▶ _Your instructions_
Your task is to restate word for word the lines of the listing below that start at the one containing "gadas, 4 pulgadas, 5" and run to the end; please add nothing.

*** Opening of Data supplied ***

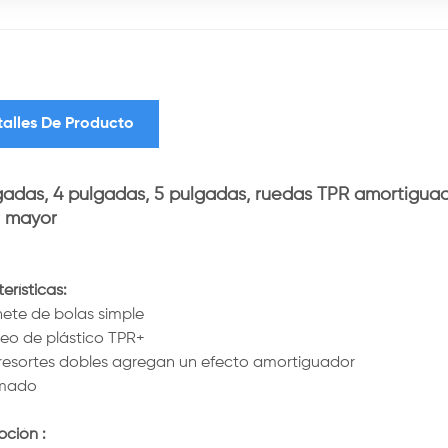
talles De Producto
gadas, 4 pulgadas, 5 pulgadas, ruedas TPR amortiguad
r mayor
erísticas:
inete de bolas simple
leo de plástico TPR+
 resortes dobles agregan un efecto amortiguador
omado
ipción
:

*** Close of Data supplied ***

▶ _Solution to this task_
gadas, 4 pulgadas, 5 pulgadas, ruedas TPR amortiguad
r mayor
erísticas:
inete de bolas simple
leo de plástico TPR+
 resortes dobles agregan un efecto amortiguador
omado
ipción
:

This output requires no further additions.